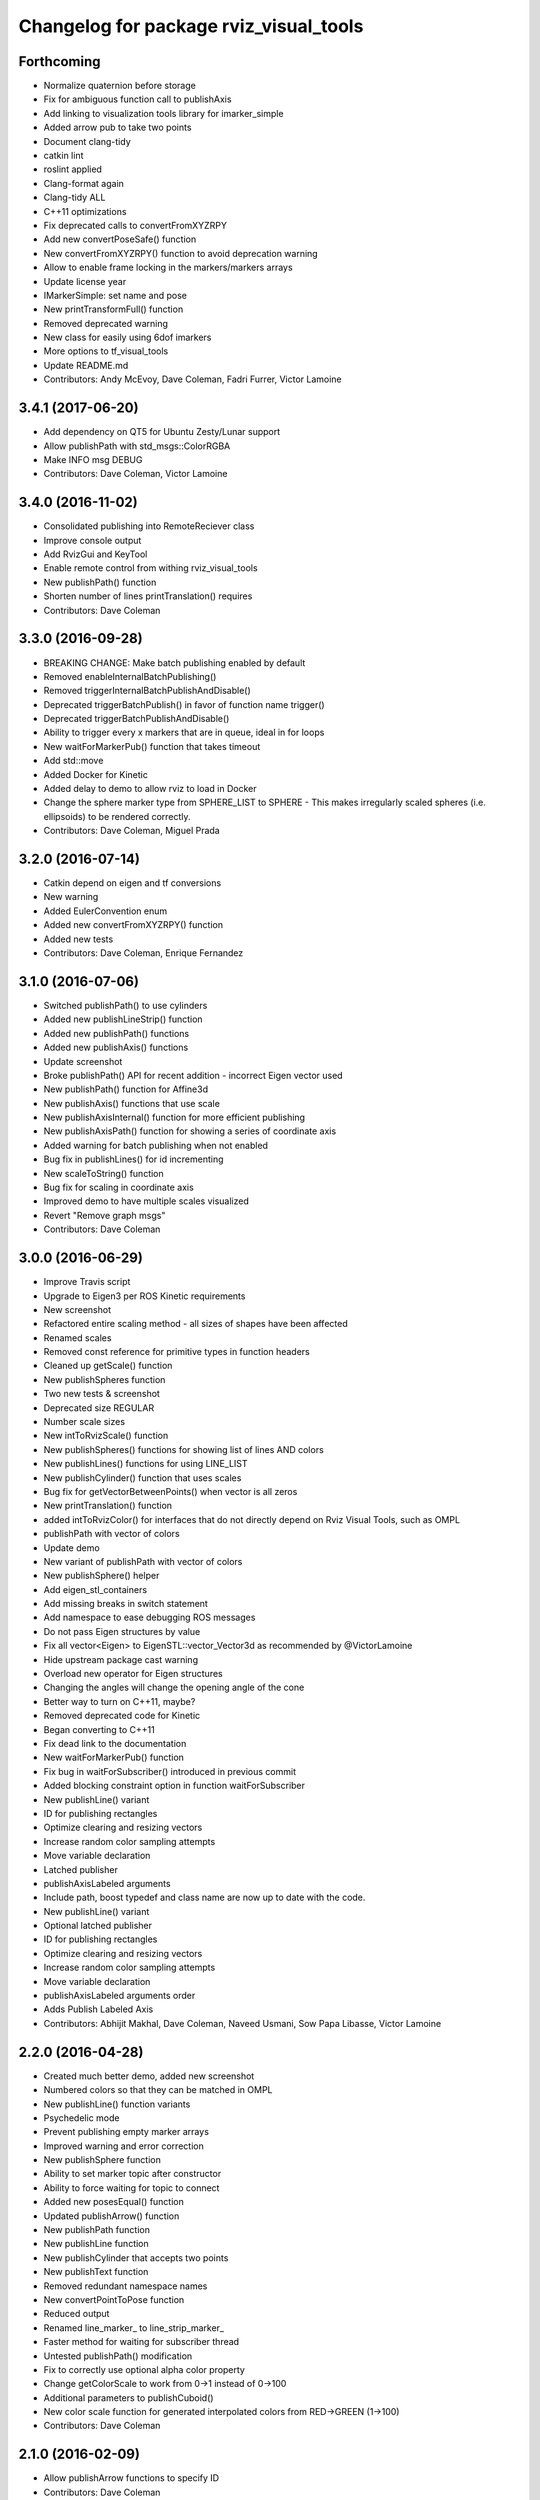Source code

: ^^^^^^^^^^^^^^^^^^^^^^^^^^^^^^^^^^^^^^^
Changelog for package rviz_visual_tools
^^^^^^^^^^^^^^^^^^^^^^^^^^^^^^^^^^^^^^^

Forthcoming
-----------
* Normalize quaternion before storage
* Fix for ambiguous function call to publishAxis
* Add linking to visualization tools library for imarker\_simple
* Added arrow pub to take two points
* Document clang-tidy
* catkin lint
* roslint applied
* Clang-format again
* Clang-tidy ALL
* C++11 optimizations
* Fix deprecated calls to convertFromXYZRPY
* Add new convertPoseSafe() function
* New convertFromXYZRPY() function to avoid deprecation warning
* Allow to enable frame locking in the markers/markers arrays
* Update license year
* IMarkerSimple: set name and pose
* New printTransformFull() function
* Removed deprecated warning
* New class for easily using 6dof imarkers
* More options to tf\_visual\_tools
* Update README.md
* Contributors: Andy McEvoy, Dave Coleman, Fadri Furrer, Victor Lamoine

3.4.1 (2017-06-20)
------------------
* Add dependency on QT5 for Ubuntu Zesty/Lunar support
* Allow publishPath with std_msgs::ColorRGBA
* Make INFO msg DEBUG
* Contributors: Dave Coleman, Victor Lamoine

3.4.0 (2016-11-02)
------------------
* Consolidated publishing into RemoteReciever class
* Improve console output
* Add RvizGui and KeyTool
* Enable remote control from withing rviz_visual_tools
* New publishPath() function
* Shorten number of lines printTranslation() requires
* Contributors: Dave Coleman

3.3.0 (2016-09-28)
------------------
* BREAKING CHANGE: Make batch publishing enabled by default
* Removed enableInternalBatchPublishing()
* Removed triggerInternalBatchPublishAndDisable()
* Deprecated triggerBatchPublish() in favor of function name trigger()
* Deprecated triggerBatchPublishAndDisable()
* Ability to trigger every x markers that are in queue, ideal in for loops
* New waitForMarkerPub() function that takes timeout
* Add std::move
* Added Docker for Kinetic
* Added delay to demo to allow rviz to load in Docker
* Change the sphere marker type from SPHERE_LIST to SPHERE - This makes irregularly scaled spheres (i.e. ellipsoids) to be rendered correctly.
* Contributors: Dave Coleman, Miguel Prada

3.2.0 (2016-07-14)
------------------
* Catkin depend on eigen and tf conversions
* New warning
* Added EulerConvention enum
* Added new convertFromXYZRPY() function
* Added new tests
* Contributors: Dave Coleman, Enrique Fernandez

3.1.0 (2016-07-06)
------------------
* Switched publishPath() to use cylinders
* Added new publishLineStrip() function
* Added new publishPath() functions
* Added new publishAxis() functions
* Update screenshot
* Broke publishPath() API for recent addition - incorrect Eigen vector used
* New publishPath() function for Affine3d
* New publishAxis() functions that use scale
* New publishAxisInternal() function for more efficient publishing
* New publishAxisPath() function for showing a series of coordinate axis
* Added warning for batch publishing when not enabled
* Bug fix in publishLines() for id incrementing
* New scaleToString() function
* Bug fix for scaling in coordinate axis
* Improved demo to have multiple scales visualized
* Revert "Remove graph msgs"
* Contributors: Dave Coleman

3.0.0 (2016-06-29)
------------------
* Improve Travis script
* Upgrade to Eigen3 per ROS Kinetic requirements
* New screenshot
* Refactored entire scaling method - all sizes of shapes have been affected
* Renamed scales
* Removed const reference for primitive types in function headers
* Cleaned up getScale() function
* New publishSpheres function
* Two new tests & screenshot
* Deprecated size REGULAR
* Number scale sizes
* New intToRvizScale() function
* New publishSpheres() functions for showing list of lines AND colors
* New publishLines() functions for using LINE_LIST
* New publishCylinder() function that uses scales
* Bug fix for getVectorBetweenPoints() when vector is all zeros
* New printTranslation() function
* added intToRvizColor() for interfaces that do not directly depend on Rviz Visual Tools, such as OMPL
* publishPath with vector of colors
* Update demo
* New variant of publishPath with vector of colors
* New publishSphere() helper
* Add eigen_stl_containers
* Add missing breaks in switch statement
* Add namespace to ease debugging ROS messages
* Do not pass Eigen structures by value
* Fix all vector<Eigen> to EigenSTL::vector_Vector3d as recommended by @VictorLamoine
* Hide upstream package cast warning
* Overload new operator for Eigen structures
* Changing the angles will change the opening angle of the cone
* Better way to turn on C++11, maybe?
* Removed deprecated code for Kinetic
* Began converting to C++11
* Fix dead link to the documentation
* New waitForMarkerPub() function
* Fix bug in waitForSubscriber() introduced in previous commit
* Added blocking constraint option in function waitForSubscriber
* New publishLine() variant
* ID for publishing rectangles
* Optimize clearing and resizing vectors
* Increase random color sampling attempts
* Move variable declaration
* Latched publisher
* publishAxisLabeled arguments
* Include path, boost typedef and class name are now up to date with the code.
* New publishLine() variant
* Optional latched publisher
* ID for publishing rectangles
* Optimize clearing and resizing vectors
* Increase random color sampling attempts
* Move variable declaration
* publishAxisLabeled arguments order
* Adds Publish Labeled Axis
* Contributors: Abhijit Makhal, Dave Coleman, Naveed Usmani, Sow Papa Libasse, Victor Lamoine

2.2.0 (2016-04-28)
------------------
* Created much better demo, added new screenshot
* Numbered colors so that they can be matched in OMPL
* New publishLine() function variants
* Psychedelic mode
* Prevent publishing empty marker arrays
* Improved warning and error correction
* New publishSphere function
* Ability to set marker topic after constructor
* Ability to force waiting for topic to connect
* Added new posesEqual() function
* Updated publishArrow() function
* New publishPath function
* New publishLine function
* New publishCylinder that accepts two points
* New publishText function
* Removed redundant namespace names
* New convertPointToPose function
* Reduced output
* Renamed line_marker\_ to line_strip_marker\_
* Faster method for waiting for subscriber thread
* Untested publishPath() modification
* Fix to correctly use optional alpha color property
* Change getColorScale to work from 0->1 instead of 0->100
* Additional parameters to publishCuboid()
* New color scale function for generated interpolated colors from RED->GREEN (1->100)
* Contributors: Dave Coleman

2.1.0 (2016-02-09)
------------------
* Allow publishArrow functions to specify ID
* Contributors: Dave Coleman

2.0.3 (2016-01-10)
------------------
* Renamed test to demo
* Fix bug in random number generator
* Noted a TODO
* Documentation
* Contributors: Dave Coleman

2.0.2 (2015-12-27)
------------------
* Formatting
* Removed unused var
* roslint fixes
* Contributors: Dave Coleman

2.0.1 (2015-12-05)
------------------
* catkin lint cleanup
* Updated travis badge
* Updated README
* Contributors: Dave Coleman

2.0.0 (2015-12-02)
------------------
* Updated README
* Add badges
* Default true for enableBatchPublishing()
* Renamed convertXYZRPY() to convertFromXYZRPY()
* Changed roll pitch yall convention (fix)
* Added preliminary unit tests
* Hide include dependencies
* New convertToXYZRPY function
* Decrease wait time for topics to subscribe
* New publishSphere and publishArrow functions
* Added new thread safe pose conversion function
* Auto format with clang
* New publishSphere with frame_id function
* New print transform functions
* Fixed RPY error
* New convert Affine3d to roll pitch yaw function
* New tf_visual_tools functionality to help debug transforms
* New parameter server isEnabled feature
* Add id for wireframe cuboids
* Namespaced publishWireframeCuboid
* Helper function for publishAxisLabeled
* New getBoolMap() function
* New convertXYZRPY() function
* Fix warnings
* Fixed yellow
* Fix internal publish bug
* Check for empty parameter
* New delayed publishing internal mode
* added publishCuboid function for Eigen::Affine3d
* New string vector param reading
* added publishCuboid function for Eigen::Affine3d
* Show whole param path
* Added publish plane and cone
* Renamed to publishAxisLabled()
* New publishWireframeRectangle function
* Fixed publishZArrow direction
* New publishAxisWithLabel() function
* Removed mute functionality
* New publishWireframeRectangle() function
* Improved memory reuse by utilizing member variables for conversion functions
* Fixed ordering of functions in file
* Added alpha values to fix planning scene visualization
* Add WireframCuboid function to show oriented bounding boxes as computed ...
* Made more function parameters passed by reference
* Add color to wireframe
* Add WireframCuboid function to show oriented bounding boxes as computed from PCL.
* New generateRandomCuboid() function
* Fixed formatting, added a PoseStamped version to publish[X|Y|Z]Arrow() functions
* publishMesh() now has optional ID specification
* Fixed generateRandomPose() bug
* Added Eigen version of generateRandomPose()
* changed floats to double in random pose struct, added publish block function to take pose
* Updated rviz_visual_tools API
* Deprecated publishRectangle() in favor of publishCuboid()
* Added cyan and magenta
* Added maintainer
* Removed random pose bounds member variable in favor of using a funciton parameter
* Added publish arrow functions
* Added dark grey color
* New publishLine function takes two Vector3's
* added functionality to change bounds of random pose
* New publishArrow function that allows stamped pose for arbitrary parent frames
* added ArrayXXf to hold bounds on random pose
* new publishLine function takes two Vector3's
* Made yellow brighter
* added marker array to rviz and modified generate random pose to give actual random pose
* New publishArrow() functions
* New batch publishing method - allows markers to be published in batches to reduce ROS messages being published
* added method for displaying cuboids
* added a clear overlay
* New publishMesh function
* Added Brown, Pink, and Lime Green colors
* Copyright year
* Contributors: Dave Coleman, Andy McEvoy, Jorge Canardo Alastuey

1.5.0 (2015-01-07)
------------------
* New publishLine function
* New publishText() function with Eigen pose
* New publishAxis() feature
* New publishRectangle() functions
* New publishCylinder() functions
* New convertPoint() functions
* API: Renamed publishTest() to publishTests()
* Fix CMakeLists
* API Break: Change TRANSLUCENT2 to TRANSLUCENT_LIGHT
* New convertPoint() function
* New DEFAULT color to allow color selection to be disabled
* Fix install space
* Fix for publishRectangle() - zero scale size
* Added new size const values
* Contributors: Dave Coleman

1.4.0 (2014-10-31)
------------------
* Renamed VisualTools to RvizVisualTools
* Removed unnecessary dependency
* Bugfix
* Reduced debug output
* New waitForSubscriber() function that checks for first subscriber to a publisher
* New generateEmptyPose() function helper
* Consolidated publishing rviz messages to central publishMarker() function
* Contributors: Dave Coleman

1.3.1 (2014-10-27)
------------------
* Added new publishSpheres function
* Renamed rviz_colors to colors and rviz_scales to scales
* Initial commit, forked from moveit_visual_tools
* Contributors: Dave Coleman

────

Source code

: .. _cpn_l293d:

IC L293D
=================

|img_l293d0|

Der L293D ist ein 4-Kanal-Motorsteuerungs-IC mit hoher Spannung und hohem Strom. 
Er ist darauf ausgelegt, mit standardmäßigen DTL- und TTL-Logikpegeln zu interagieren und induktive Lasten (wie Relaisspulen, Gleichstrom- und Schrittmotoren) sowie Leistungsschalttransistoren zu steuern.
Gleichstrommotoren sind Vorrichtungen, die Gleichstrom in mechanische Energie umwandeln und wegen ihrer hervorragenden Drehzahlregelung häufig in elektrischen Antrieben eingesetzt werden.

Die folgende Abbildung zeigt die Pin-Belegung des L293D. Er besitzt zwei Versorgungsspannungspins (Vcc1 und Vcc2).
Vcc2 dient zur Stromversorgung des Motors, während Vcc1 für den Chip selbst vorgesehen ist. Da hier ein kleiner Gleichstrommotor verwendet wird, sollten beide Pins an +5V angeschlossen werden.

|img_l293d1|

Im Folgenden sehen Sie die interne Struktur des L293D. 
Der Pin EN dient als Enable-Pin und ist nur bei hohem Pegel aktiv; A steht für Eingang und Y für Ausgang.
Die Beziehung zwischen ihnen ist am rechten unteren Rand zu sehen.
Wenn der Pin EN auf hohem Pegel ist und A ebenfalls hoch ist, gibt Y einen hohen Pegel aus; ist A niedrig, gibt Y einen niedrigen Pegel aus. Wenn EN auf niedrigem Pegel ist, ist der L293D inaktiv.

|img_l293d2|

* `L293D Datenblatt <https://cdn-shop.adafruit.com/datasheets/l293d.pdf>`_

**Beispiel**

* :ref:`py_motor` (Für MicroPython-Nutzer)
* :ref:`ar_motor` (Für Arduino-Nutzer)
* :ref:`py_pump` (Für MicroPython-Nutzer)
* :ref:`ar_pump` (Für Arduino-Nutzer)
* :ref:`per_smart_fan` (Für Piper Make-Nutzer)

────

Scan the listing and copy every line where the string "publishSpheres" shows up.

## EXPECTED ANSWER
* New publishSpheres function
* New publishSpheres() functions for showing list of lines AND colors
* Added new publishSpheres function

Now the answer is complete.